Thursday, October 18, 2012

Op-ed Mania: Fisher v. The University of Texas

The op-ed below by UT President Bill Powers was in today's WSJ, per an email I got from the University.  luridtransom is onboard with the Liberal View that diversity in education is good and valuable and noble and whatnot. But we can't swallow the idea that a state university's policy of preferring applicants of one race over another can be squared with Equal Protection, even if the policy is narrowly tailored, whatever that may mean. And isn't strict scrutiny just a way to justify the outcome in the first place?
 
What luridtransom especially can't accept is the idea that you can include racial preference in an admissions standard without a de facto quota. Powers says: "Our policy doesn’t strive to achieve a quota or demographic target." Well, that's nonsense. Of course you start with the result you want (% minority enrollment) and work backwards from there in deciding how much weight you need to give race in your admissions policy. And that's a "quota or demographic target." How could you do it otherwise?
 
Perhaps the ends justify the means.  But if that's your argument, Liberal Scholars, just say it.  Quit lying about the means.
 
Bill Powers: An Admissions Policy That Prizes Diversity
 
History repeats itself Wednesday in an eerie but ironic way, as the University of Texas goes before the ­Supreme Court to defend its consideration of race in admissions.
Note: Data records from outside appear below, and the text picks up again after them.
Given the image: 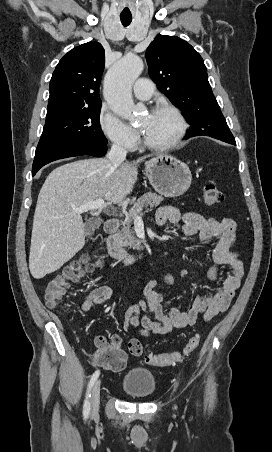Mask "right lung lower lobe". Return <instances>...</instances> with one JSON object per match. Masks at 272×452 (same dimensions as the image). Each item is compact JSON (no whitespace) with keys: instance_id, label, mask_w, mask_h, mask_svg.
<instances>
[{"instance_id":"obj_1","label":"right lung lower lobe","mask_w":272,"mask_h":452,"mask_svg":"<svg viewBox=\"0 0 272 452\" xmlns=\"http://www.w3.org/2000/svg\"><path fill=\"white\" fill-rule=\"evenodd\" d=\"M106 152V144L96 146L86 143H70L60 146L37 147L32 167V176H34L44 165L58 159L80 155L102 157Z\"/></svg>"}]
</instances>
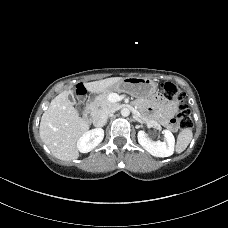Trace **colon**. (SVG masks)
<instances>
[{
    "label": "colon",
    "mask_w": 228,
    "mask_h": 228,
    "mask_svg": "<svg viewBox=\"0 0 228 228\" xmlns=\"http://www.w3.org/2000/svg\"><path fill=\"white\" fill-rule=\"evenodd\" d=\"M160 88L162 96L165 99L179 103L178 116L177 118L169 121V128L172 130L190 129L192 127V119L190 115V109L186 100V94L172 82H163ZM76 93L79 99H82L86 94L84 86L79 85L76 89Z\"/></svg>",
    "instance_id": "colon-1"
}]
</instances>
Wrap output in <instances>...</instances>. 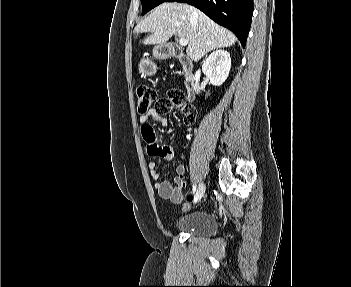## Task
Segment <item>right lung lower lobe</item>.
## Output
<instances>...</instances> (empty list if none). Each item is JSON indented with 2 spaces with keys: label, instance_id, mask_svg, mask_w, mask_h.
<instances>
[{
  "label": "right lung lower lobe",
  "instance_id": "right-lung-lower-lobe-1",
  "mask_svg": "<svg viewBox=\"0 0 351 287\" xmlns=\"http://www.w3.org/2000/svg\"><path fill=\"white\" fill-rule=\"evenodd\" d=\"M165 2L188 3L195 6L212 20L235 33L245 47L251 25L253 0H166Z\"/></svg>",
  "mask_w": 351,
  "mask_h": 287
}]
</instances>
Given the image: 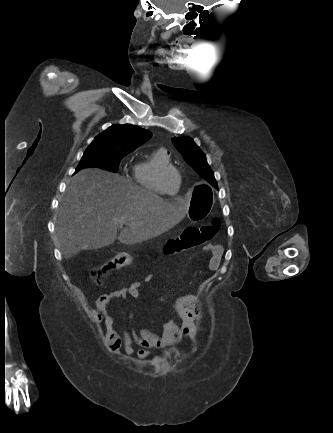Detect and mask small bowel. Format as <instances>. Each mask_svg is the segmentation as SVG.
<instances>
[{
  "mask_svg": "<svg viewBox=\"0 0 333 433\" xmlns=\"http://www.w3.org/2000/svg\"><path fill=\"white\" fill-rule=\"evenodd\" d=\"M204 249L211 253L209 268L216 270L222 256L221 247L206 245ZM152 279L153 276L148 274L144 277L143 282L148 283ZM141 285V282H133L127 287L102 294L96 300L93 317L97 324L102 323L105 327V343L109 352L121 355V350H123L128 356L146 359L151 355V350L178 346L185 340H195L197 338L200 329L198 321L204 315L203 305L200 298L191 293L178 296L173 300L172 307L180 323L172 320L162 321L159 336L143 328L115 330V321L108 310V305L116 299L138 298ZM161 300L166 301V298L162 296ZM129 318L132 320L133 314H130ZM135 346L140 348L135 349Z\"/></svg>",
  "mask_w": 333,
  "mask_h": 433,
  "instance_id": "c3829d8e",
  "label": "small bowel"
}]
</instances>
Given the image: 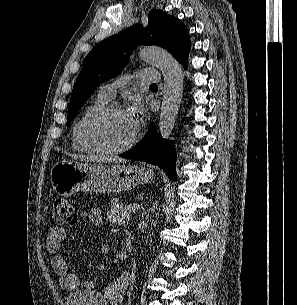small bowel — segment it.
Here are the masks:
<instances>
[{
  "label": "small bowel",
  "instance_id": "1",
  "mask_svg": "<svg viewBox=\"0 0 297 305\" xmlns=\"http://www.w3.org/2000/svg\"><path fill=\"white\" fill-rule=\"evenodd\" d=\"M80 219H85L92 227H99L103 223V212L98 208L91 209L82 213ZM65 238L64 228L51 227L48 231L46 247L52 254L51 266L59 284L68 294L67 305H121L130 284V273H122L103 290H97L94 282L81 279L70 271L67 260L61 254ZM99 251L108 254L111 251L110 244L102 243Z\"/></svg>",
  "mask_w": 297,
  "mask_h": 305
}]
</instances>
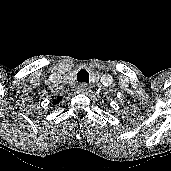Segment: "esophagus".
<instances>
[{
    "instance_id": "obj_1",
    "label": "esophagus",
    "mask_w": 171,
    "mask_h": 171,
    "mask_svg": "<svg viewBox=\"0 0 171 171\" xmlns=\"http://www.w3.org/2000/svg\"><path fill=\"white\" fill-rule=\"evenodd\" d=\"M89 90H90V87L86 83H81L78 86V92L81 94H86L89 92Z\"/></svg>"
}]
</instances>
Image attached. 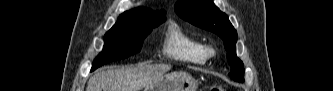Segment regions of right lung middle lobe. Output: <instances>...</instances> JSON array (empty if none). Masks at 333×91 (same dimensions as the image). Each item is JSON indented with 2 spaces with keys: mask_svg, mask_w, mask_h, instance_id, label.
<instances>
[{
  "mask_svg": "<svg viewBox=\"0 0 333 91\" xmlns=\"http://www.w3.org/2000/svg\"><path fill=\"white\" fill-rule=\"evenodd\" d=\"M165 18L132 21L114 25L104 36L102 52L95 58L91 71L112 61L127 58L141 50L145 37Z\"/></svg>",
  "mask_w": 333,
  "mask_h": 91,
  "instance_id": "1",
  "label": "right lung middle lobe"
}]
</instances>
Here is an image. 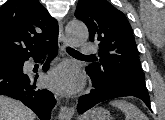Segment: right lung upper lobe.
Listing matches in <instances>:
<instances>
[{
  "instance_id": "obj_1",
  "label": "right lung upper lobe",
  "mask_w": 165,
  "mask_h": 120,
  "mask_svg": "<svg viewBox=\"0 0 165 120\" xmlns=\"http://www.w3.org/2000/svg\"><path fill=\"white\" fill-rule=\"evenodd\" d=\"M57 40V21L38 0H9L0 7V63L41 53Z\"/></svg>"
}]
</instances>
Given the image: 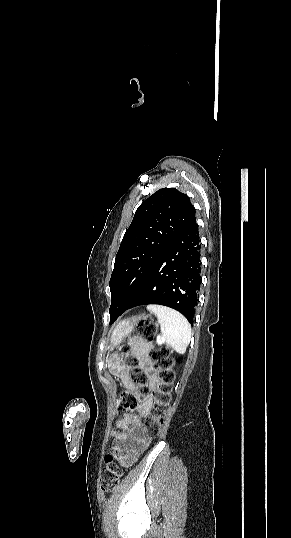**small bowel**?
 I'll list each match as a JSON object with an SVG mask.
<instances>
[{
  "label": "small bowel",
  "instance_id": "1",
  "mask_svg": "<svg viewBox=\"0 0 291 538\" xmlns=\"http://www.w3.org/2000/svg\"><path fill=\"white\" fill-rule=\"evenodd\" d=\"M134 349L140 354L141 344L135 342ZM122 358L115 354L109 360L107 367L110 376H118L121 378L124 387L128 390H134L133 384L128 379L125 372L121 370L120 363ZM157 383L155 373L151 371V386L154 387ZM152 400L147 397L141 404L137 406L138 414L130 413L118 420L115 428L111 431L114 438L113 451L119 456L120 463L124 467H130L136 462L141 453H143L151 442V438L146 434L140 420V416H145L149 413Z\"/></svg>",
  "mask_w": 291,
  "mask_h": 538
}]
</instances>
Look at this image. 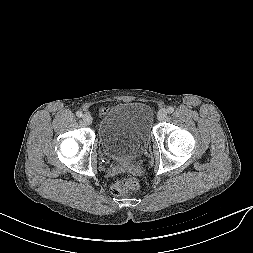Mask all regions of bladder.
I'll list each match as a JSON object with an SVG mask.
<instances>
[{
  "instance_id": "obj_1",
  "label": "bladder",
  "mask_w": 253,
  "mask_h": 253,
  "mask_svg": "<svg viewBox=\"0 0 253 253\" xmlns=\"http://www.w3.org/2000/svg\"><path fill=\"white\" fill-rule=\"evenodd\" d=\"M153 111L144 102H121L102 117L98 136L105 156L116 162L136 159L152 135Z\"/></svg>"
}]
</instances>
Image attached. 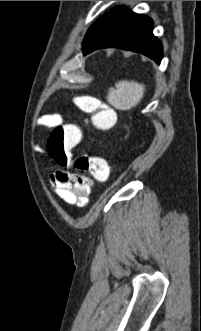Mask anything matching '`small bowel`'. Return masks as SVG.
Here are the masks:
<instances>
[{"mask_svg":"<svg viewBox=\"0 0 201 331\" xmlns=\"http://www.w3.org/2000/svg\"><path fill=\"white\" fill-rule=\"evenodd\" d=\"M63 122L59 114H46L37 121L38 128L50 129ZM35 150L43 153L41 145L36 144ZM49 181L55 193L67 204L83 207L89 200L93 181L84 174H74L66 169H59L50 174Z\"/></svg>","mask_w":201,"mask_h":331,"instance_id":"c3829d8e","label":"small bowel"}]
</instances>
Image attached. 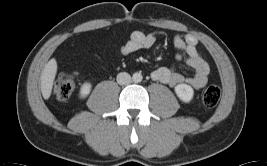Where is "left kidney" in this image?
I'll return each mask as SVG.
<instances>
[{"mask_svg":"<svg viewBox=\"0 0 267 166\" xmlns=\"http://www.w3.org/2000/svg\"><path fill=\"white\" fill-rule=\"evenodd\" d=\"M175 93L183 102L187 103L193 99L194 90L187 84H178L175 87Z\"/></svg>","mask_w":267,"mask_h":166,"instance_id":"5707ae66","label":"left kidney"}]
</instances>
UT last did so 62 years ago, when Heman Sweatt, an African-American postal worker from Houston, challenged the university’s consideration of race.
 
Sweatt, of course, had been denied admission because of his race. The university lost that case—but America won. UT became one of the first flagship universities in the former Confederacy to integrate, and Sweatt paved the way for the 1954 Brown v. Board of Education decision integrating all of public education and forever banishing the fiction of separate but equal.
 
This time, UT finds itself back in court superficially for the same reason—considering race in admissions—but with just the opposite motivation. While our 1950 policy aimed to keep certain people out, our 2012 policy is aimed at permitting more of their grandchildren to enter.
 
The crux of this week’s case, Fisher v. The University of Texas, isn’t whether diversity is good. The vast majority of Americans now understand that diversity isn’t only acceptable but desirable in all aspects of life, especially education. In my 38 years in the classroom, I often have seen how a diverse classroom enriches discussion, provides valuable insights and offers a deeper learning experience. After all, how can a homogenous environment prepare students to be effective citizens of a diverse world?
 
Rather, the question at the heart of this case is whether any consideration of race, no matter how slight, is constitutional. In 2003, the Supreme Court ruled in Grutter v. Bollinger that the educational benefits of a diverse student body are so compelling that race can be considered as one of many factors. In the opinion, Justice Sandra Day O’Connor wrote that the constitution “does not prohibit the [University of Michigan] Law School’s narrowly tailored use of race in admissions decisions to further a compelling interest in obtaining the educational benefits that flow from a diverse student body.” Surely nine short years have not obliterated this logic.
 
If the fiction dispelled by the Sweatt case was that education could be separate but equal, the fiction that will be dispelled by Fisher is that minority students are being admitted at the expense of more qualified white students. There are no unqualified students admitted to UT—to the contrary, admission is more competitive than ever.
 
About three-fourths of our students are automatically admitted by virtue of their high-school class rank. Even for those students we use a holistic review to determine whether they will be admitted to a particular college or school. For the rest, we employ an entirely holistic review in which race is one of many factors along with leadership, extracurricular activities, awards, work experience, family-income level and community service.
 
As a result, UT is fully compliant with Grutter and earlier decisions that acknowledge the importance of diversity and permit race to be one factor among many. Our policy doesn’t strive to achieve a quota or demographic target.
 
Diversity benefits all students, as the court rightly affirmed in Grutter, but that is only the beginning of its benefit to society. Preparing young people to lead in an increasingly global civilization also pays dividends for employers, organizations, governments, communities and everyone who is served by our graduates as they leave the academy to make a difference in the world.